Assuming that Hodges preserved the question, "recusal is generally left to the discretion of the trial judge and an abuse of that discretion must be shown to reverse a decision not to allow recusal." Haddad v. Gonzalez, 410 Mass. 855, 862 (1991) (citations omitted). We find no indication on the record before us that the trial judge displayed any partiality or that the judge otherwise abused discretion by declining to recuse herself.

We are unable meaningfully to review Hodges's assertion that certain of the trial judge's findings are clearly erroneous because Hodges did not include in her appendix a complete trial transcript. Mass. R. A. P. 18 (a), as amended, 425 Mass. 1602 (1997). M.M. v. D.A., 79 Mass. App. Ct. 197, 207 (2011) (by failing to provide appellate court with complete transcripts, appellant cannot argue judge's finding is unsupported by evidence). In any event, and assuming that questions pertaining to possession remain live,6 on close review of such materials as are before us we are satisfied that the judge's findings are well supported and cannot otherwise be deemed clearly erroneous.

While the docket reflects that Hodges filed multiple postjudgment notices of appeal, the only notice appearing in the record before us specifies that it is from "the judgment which entered against [Hodges] on December 16, 2016." In addition, we observe that for the most part Hodges raises no arguments addressing any of the postjudgment orders that might conceivably be the subject of any of her additional notices. Accordingly, with the single exception noted below, such matters are not before us. Mass. R. A. P. 16 (a) (4), as amended, 367 Mass. 921 (1975) ("The appellate court need not pass upon questions or issues not argued in the brief"). Mass. R. A. P. 18 (a) (duty of appellant to provide adequate appendix). Bayless v. TTS Trio Corp., 474 Mass. 215, 219 n.9 (2016).

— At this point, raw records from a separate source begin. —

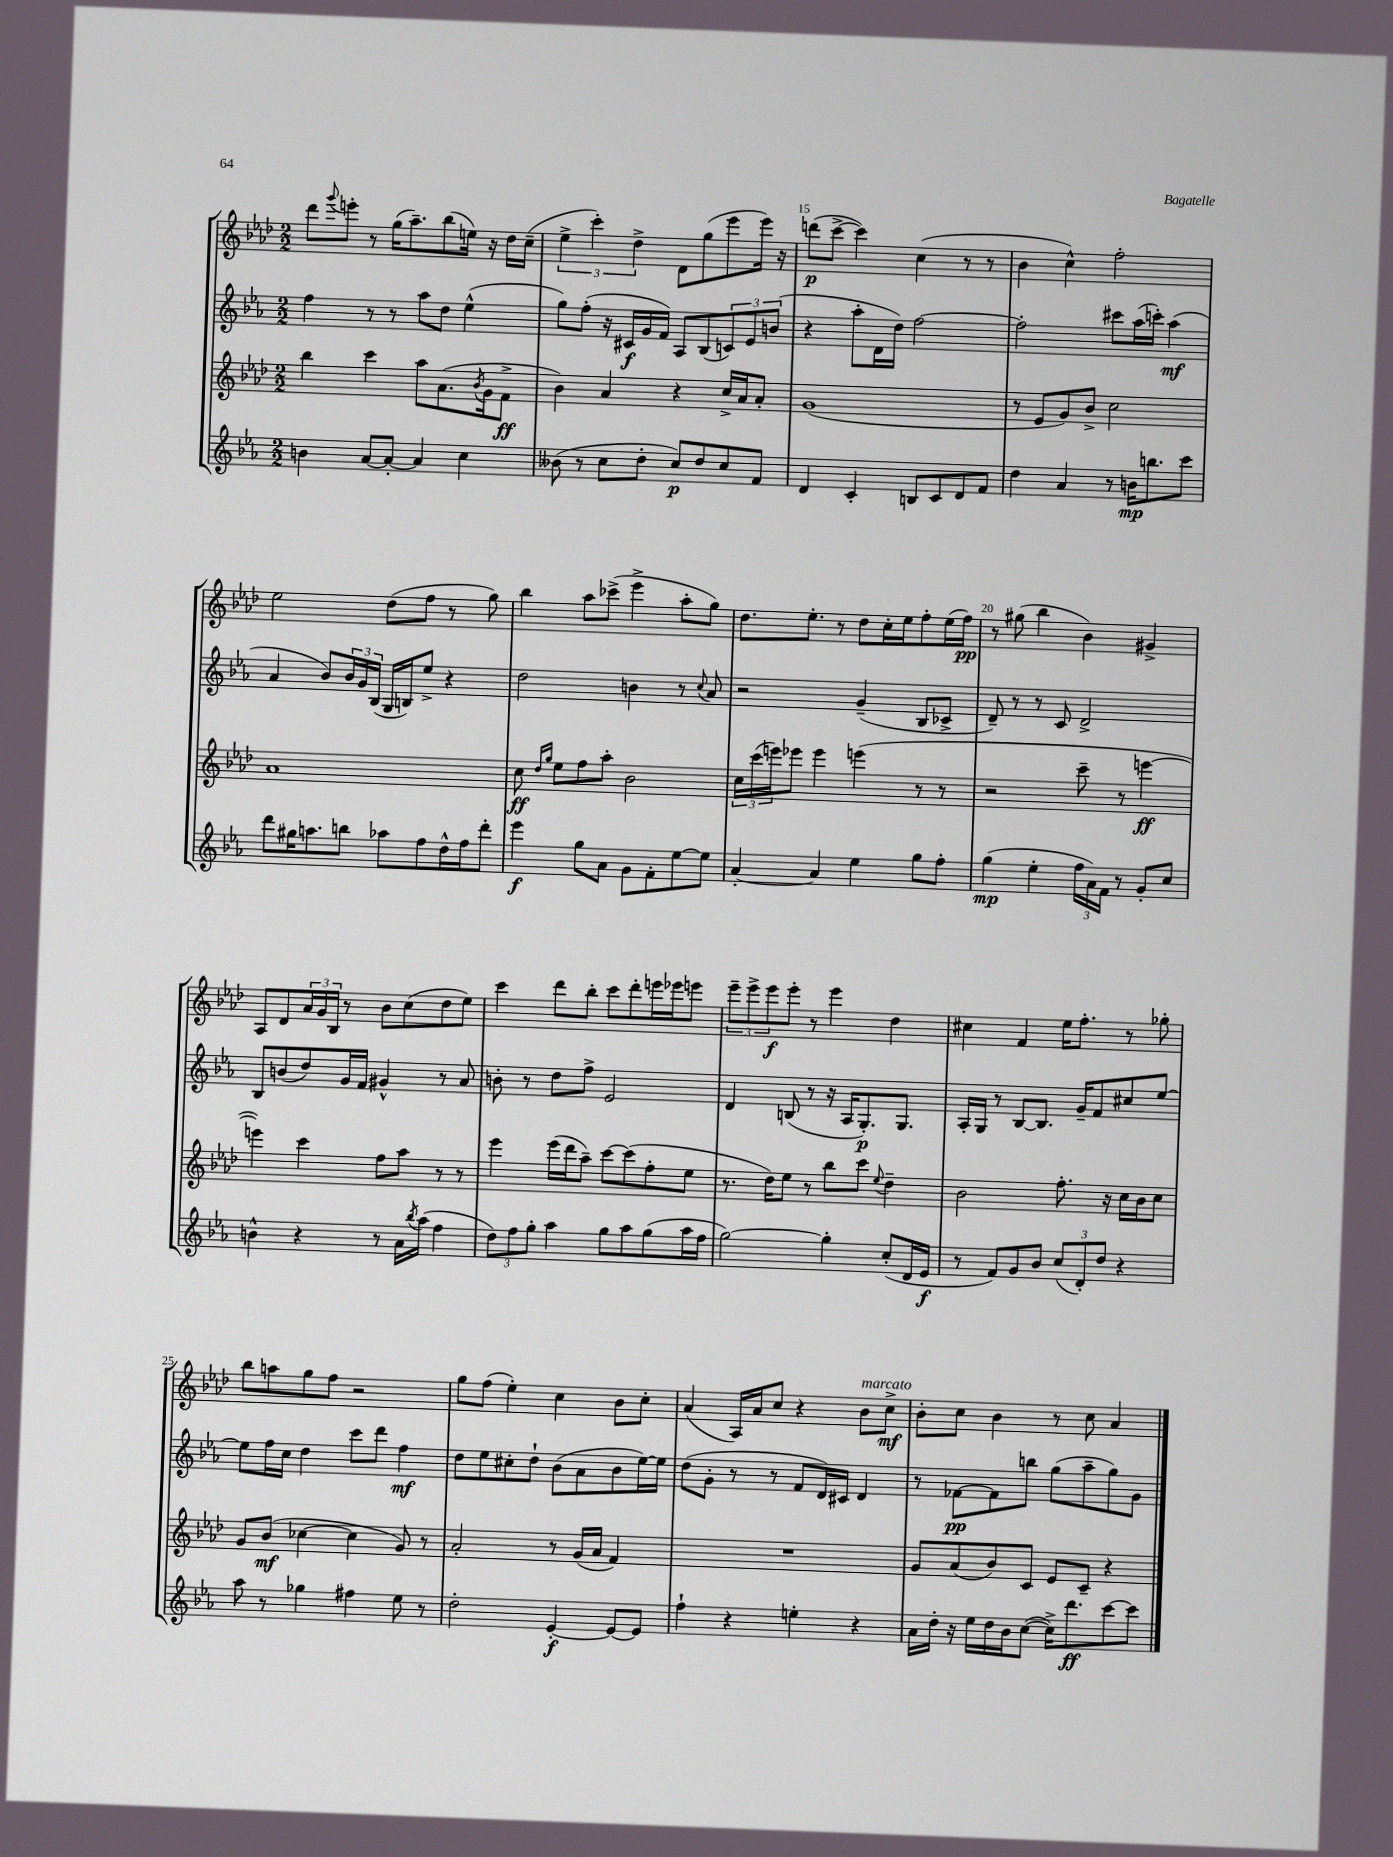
<<
\new StaffGroup <<
\new Staff = "s0" {
    \clef treble \key aes \major \numericTimeSignature \time 2/2
    des'''8 \appoggiatura { g'''8 } e'''8-. r8 g''16( aes''8.--) bes''8( e''16) r16 des''16 c''16--( |
    \tuplet 3/2 { ees''4-> c'''4-.) des''4-> } des'8 g''8( ees'''8 ees'''16) r16 |
    d'''8\p( c'''8~-> c'''4) c''4( r8 r8 |
    bes'4 c''4-^) f''2-. |
    ees''2 des''8( f''8 r8 g''8) |
    bes''4 aes''8 ces'''8->( ees'''4-> aes''8-. g''8) |
    des''8. ees''8.-. r8 des''8 c''16-. ees''16 f''8-. ees''16( f''16\pp) |
    r8 gis''8( bes''4 bes'4) gis'4-> |
    aes8 des'8 \tuplet 3/2 { aes'16 g'16 bes16 } r8 bes'8 c''8( des''8 ees''8) |
    c'''4 des'''8 bes''8-. c'''8 des'''8-. e'''16 ees'''16 e'''8 |
    \tuplet 3/2 { ees'''8-- ees'''8-> ees'''8\f } ees'''8-. r8 ees'''4 des''4 |
    cis''4 f'4 ees''16 f''8.-. r8 ges''8-. |
    bes''8 a''8 g''8 f''8 r2 |
    g''8 f''8( ees''4-.) c''4 bes'8 c''8-. |
    aes'4( aes16) aes'16 c''8 r4 bes'8^\markup { \italic "marcato" } c''8->\mf |
    bes'8-. c''8 bes'4 r8 c''8 aes'4 \bar "|." |
}
\new Staff = "s1" {
    \clef treble \key ees \major \numericTimeSignature \time 2/2
    f''4 r8 r8 aes''8 d''8 ees''4-^( |
    g''8) f''8-.( r16 cis'16\f g'16 f'16) aes8 bes8( \tuplet 3/2 { c'8) ees'8 b'8( } |
    r4 aes''8-. d'16 d''16) f''2~ |
    f''2-. cis'''8 aes''16( c'''16-.) aes''4\mf( |
    aes'4 bes'8) \tuplet 3/2 { bes'16 g'16 bes16( } g16 b16) ees''8-> r4 |
    d''2 b'4 r8 \appoggiatura { c''8 } aes'8 |
    r2 g'4--( bes8 ces'8-> |
    d'8--) r8 r8 c'8 d'2-> |
    bes8 b'8( d''8) g'16 f'16 gis'4-^ r8 aes'8 |
    b'8-. r8 d''8 f''8-> ees'2 |
    d'4 b8( r8 r16 aes16 g8.-.\p) g8. |
    aes16-. g16 r8 bes8~ bes8. g'16-- f'8 cis''8 ees''8~ |
    ees''8 f''16 c''16 d''4 c'''8 d'''8 f''4\mf |
    d''8 ees''8 cis''8-. d''8-! bes'8( aes'8 bes'8 ees''16~) ees''16 |
    d''8( g'8-. r8 r8 f'8 d'16) cis'16 d'4 |
    r8 fes'8~\pp fes'8 b''8 g''8( aes''8-- g''8) g'8 \bar "|." |
}
\new Staff = "s2" {
    \clef treble \key aes \major \numericTimeSignature \time 2/2
    bes''4 c'''4 aes''8 aes'8.( \acciaccatura { bes'8 } g'16 f'8->\ff |
    bes'4) aes'4 r4 c''16-> aes'16 aes'8-. |
    g'1( |
    r8 ees'8 g'8) bes'8-> c''2 |
    aes'1 |
    c''8\ff \grace { des''16 g''16 } ees''8 f''8 aes''8-. bes'2 |
    \tuplet 3/2 { c''16 c'''16( e'''16) } ees'''8 ees'''4 e'''4( r8 r8 |
    r2 c'''8-- r8 e'''4~\ff |
    e'''4) c'''4 f''8 aes''8 r8 r8 |
    ees'''4 ees'''16( des'''16 aes''8--) c'''8~ c'''8( f''8-. ees''8 |
    r8. des''16) ees''8 r8 bes''8 c'''8 \appoggiatura { ees''8 } des''4-- |
    bes'2 f''8.-. r16 c''16 bes'16 c''8 |
    g'8 bes'8\mf( ces''4~ ces''4 g'8) r8 |
    aes'2-. r8 g'16( aes'16 f'4) |
    R1 |
    g'8 aes'8( bes'8) c'8 ees'8 c'8-- r4 \bar "|." |
}
\new Staff = "s3" {
    \clef treble \key ees \major \numericTimeSignature \time 2/2
    b'4 aes'8~ aes'8~-. aes'4 c''4 |
    beses'8( r8 c''8 d''8-. c''8\p) d''8 c''8 f'8 |
    d'4 c'4-. b8 c'8 d'8 f'8 |
    d''4 aes'4 r8 b'16\mp b''8. c'''8 |
    d'''8 gis''16 a''8. b''8 aes''8 f''8 d''16-^ f''16 d'''8-. |
    ees'''4\f g''8 aes'8 g'8 f'8-. ees''8~ ees''8 |
    aes'4~-. aes'4 ees''4 g''8 f''8-. |
    g''4\mp( ees''4-. \tuplet 3/2 { f''16 aes'16) f'16 } r8 g'8-. c''8 |
    b'4-^ r4 r8 aes'16 \acciaccatura { bes''8 } aes''16( f''4 |
    \tuplet 3/2 { d''8) f''8 g''8-. } aes''4 g''8 aes''8 g''8( aes''16 f''16 |
    g''2~) g''4-. c''8-.( d'16 ees'16\f |
    r8 f'8) g'8 bes'8 \tuplet 3/2 { c''8( d'8-.) d''8 } r4 |
    aes''8 r8 ges''4 fis''4 ees''8 r8 |
    d''2-. ees'4~-.\f ees'8~ ees'8 |
    f''4-! r4 e''4-. r4 |
    aes'16 d''16-. r16 ees''16 d''16 bes'16 c''8~( c''16->) d'''8.\ff c'''8~ c'''8 \bar "|." |
}
>>
>>
\layout { \context { \Score currentBarNumber = #13 \override BarNumber.break-visibility = ##(#f #t #t) barNumberVisibility = #(every-nth-bar-number-visible 5) } }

In light of our conclusion that the judgment of possession will be affirmed, we need not address Hodges's argument that the injunction entered February 2, 2017, which resulted in Hodges's physical removal from the premises, was erroneously entered. To the extent we have not specifically commented, we have considered Hodges's remaining arguments and found them to be without merit.

Judgment affirmed.

Order entered February 2, 2017, affirmed.